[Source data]
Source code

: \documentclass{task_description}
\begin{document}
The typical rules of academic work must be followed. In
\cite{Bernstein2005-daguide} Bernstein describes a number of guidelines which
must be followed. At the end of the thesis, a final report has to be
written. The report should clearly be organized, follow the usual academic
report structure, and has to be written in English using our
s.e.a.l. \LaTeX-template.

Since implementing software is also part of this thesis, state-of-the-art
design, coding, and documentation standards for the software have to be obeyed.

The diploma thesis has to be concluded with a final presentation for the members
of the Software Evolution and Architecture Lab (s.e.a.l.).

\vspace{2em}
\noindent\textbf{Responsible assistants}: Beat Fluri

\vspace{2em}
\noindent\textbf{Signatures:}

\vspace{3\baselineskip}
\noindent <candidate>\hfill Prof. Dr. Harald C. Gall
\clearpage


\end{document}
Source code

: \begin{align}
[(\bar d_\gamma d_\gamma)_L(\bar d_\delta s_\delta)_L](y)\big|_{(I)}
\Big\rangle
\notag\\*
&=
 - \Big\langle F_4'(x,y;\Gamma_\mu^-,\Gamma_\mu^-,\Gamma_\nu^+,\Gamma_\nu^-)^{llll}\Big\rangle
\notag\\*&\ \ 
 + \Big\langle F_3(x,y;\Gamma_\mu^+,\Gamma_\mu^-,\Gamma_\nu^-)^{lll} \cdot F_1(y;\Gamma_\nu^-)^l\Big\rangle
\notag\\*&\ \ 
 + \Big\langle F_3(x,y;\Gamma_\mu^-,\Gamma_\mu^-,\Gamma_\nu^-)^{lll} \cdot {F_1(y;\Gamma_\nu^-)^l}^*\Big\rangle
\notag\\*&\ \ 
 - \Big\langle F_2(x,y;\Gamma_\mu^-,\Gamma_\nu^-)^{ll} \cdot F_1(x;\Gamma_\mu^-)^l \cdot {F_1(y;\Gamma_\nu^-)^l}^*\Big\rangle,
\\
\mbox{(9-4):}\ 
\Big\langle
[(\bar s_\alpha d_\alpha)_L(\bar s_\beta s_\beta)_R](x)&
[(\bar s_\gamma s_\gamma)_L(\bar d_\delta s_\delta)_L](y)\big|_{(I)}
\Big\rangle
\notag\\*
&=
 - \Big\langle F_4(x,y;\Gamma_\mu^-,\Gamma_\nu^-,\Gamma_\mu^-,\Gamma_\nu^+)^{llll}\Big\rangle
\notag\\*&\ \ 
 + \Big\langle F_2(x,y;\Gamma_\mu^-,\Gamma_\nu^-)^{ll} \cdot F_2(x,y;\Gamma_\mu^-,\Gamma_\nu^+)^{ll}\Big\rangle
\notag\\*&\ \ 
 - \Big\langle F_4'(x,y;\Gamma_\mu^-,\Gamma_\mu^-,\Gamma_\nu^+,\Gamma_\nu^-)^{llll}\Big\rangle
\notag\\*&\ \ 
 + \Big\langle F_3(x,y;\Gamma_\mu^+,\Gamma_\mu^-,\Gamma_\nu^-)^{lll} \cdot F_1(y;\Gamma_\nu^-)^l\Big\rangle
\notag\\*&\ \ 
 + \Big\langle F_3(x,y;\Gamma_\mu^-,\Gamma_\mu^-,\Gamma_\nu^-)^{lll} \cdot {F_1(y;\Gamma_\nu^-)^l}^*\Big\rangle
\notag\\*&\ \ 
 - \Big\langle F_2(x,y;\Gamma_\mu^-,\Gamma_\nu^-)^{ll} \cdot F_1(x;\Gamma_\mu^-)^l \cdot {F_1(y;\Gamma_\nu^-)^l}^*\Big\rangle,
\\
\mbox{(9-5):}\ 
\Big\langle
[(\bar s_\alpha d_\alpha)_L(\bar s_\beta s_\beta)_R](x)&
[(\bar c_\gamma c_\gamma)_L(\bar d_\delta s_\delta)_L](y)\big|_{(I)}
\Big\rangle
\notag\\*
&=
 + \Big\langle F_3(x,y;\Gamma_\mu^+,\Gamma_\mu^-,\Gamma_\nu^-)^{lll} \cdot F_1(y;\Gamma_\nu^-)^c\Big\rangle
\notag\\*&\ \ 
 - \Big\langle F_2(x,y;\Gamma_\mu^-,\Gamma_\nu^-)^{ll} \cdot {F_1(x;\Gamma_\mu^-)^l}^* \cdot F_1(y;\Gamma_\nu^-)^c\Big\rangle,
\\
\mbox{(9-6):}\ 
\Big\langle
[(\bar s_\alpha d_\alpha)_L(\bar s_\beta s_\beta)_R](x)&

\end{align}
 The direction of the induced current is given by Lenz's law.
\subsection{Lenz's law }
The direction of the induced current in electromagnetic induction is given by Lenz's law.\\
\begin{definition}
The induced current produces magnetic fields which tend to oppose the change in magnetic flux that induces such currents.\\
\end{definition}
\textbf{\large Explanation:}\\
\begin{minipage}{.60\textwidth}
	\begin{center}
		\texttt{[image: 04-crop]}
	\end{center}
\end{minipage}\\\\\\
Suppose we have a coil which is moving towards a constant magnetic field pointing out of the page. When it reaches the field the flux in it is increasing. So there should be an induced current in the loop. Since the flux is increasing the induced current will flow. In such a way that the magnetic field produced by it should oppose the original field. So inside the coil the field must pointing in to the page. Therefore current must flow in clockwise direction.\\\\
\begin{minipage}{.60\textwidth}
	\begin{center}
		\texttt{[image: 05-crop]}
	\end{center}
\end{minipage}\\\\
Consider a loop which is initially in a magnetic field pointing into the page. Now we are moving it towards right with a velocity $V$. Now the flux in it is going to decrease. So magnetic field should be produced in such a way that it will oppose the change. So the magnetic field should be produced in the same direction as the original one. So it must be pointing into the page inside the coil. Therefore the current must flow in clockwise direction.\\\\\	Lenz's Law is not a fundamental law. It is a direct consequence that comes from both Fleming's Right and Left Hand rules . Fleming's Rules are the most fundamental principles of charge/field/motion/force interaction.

EXERCISE: Start at the first line of the entries and stop at the line with "s.e.a.l. \LaTeX-template.". Retype each of those lines exactly, both ends included.

RESPONSE:
Source code

: \documentclass{task_description}
\begin{document}
The typical rules of academic work must be followed. In
\cite{Bernstein2005-daguide} Bernstein describes a number of guidelines which
must be followed. At the end of the thesis, a final report has to be
written. The report should clearly be organized, follow the usual academic
report structure, and has to be written in English using our
s.e.a.l. \LaTeX-template.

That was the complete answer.